Nigeria suicide bombers target Potiskum and Kano buses

  • 24 February 2015
  • From the section Africa
Men inspect a bus following an explosion on the street in Potiskum, Nigeria, on Tuesday 24 February 2015 Image copyright AP
Image caption The bomber in Potiskum detonated his explosives as people were boarding the bus

Suicide bombings at bus stations in two major commercial centres in northern Nigeria have killed at least 27 people, police and hospital sources say.

A bomber first struck in Potiskum, and hours later a second attack took place in Kano, the main northern city.

Hospital sources said 17 people were killed in Potiskum while police put the number of dead in Kano at 10.

Nigeria's President Goodluck Jonathan blamed militant Islamist group Boko Haram for the bombings.

Its insurgency would "soon be over", as regional forces recapture territory from the group, he said in a statement.

Boko Haram has not yet commented on the attacks.

On Monday, Nigeria's military said air strikes were being carried out against the group in several areas, including Gwoza town where it first declared a caliphate last year, Reuters news agency reports.


A witness to the Potiskum blast told the BBC Hausa service that the bomber blew himself up while trying to board a bus at the Dan-Borno bus station.

Image copyright AP
Image caption Medical workers battled to save the lives of the wounded in Potiskum

The bus was completely destroyed and other vehicles were also damaged in the explosion, he said.

Hospital sources said 13 corpses were brought to the mortuary, but the number of dead rose to 17 after four people who had been admitted for treatment died of their wounds.

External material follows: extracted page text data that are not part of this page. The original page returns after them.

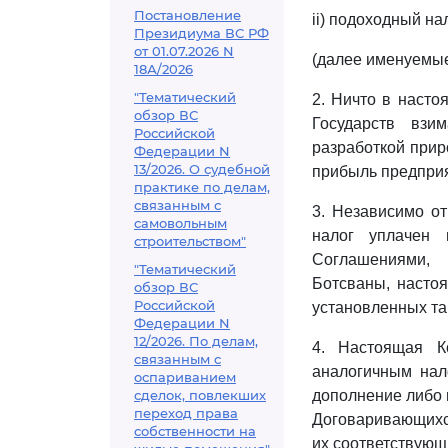
Постановление
ii) подоходный на
Президиума ВС РФ
от 01.07.2026 N
(далее именуемые
18А/2026
"Тематический
2. Ничто в насто
обзор ВС
Государств взи
Российской
разработкой прир
Федерации N
13/2026. О судебной
прибыль предприя
практике по делам,
связанным с
3. Независимо от
самовольным
налог уплачен 
строительством"
Соглашениями, 
"Тематический
Ботсваны, настоя
обзор ВС
Российской
установленных т
Федерации N
12/2026. По делам,
4. Настоящая К
связанным с
аналогичным нал
оспариванием
сделок, повлекших
дополнение либо 
переход права
Договаривающихся
собственности на
их соответствующ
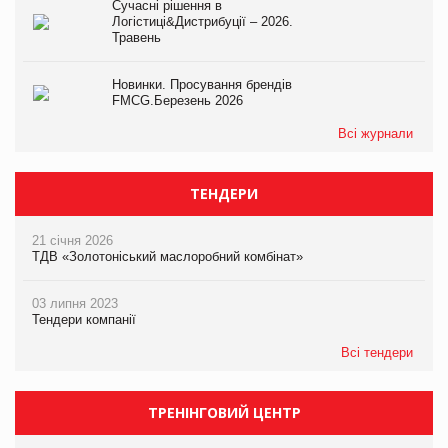
Сучасні рішення в
Логістиці&Дистрибуції – 2026.
Травень
Новинки. Просування брендів
FMCG.Березень 2026
Всі журнали
ТЕНДЕРИ
21 січня 2026
ТДВ «Золотоніський маслоробний комбінат»
03 липня 2023
Тендери компанії
Всі тендери
ТРЕНІНГОВИЙ ЦЕНТР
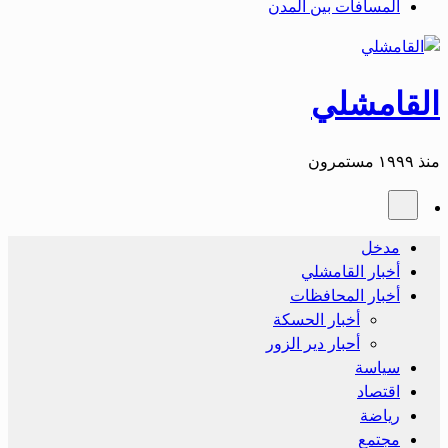
المسافات بين المدن
القامشلي
منذ ١٩٩٩ مستمرون
مدخل
أخبار القامشلي
أخبار المحافظات
أخبار الحسكة
أحبار دير الزور
سياسة
اقتصاد
رياضة
مجتمع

More than 30 people were injured in the explosion, the sources added.

In Kano, two male suicide bombers alighted from a vehicle at the Kano Line bus station, before detonating themselves, police spokesman Magaji Musa Majiya told the BBC.

'Girl bomber'

Kano is about 360km (223 miles) from Potiskum, the main commercial hub in Yobe state.

Boko Haram has repeatedly targeted both places, despite a state of emergency being in force in Yobe.

On Sunday, a young girl with explosives strapped to her killed five people and wounded dozens at a security checkpoint outside a market in Potiskum.

Boko Haram now controls vast swathes of north-east Nigeria and has displaced more than three million people.

The mounting threat of the Islamist insurgency has already led to the postponement of February's presidential elections, with the vote now due to take place on 28 March.

Boko Haram at a glance

Image copyright AFP
  • Founded in 2002, initially focused on opposing Western-style education - Boko Haram means "Western education is forbidden" in the Hausa language
  • Launched military operations in 2009 to create Islamic state
  • Thousands killed, mostly in north-eastern Nigeria - has also attacked police and UN headquarters in capital, Abuja
  • Has abducted hundreds, including at least 200 schoolgirls
  • Controls several north-eastern towns
  • Has launched attacks on neighbouring states

Why is Boko Haram so strong?

Soldiers without weapons

The delay is designed to give the Nigerian military time to re-establish its presence in the north-east.

However, opponents of President Jonathan have claimed that the delay is actually a political tactic.

The group is under increased pressure from the Nigerian troops as well as those of Chad, Niger, and Cameroon.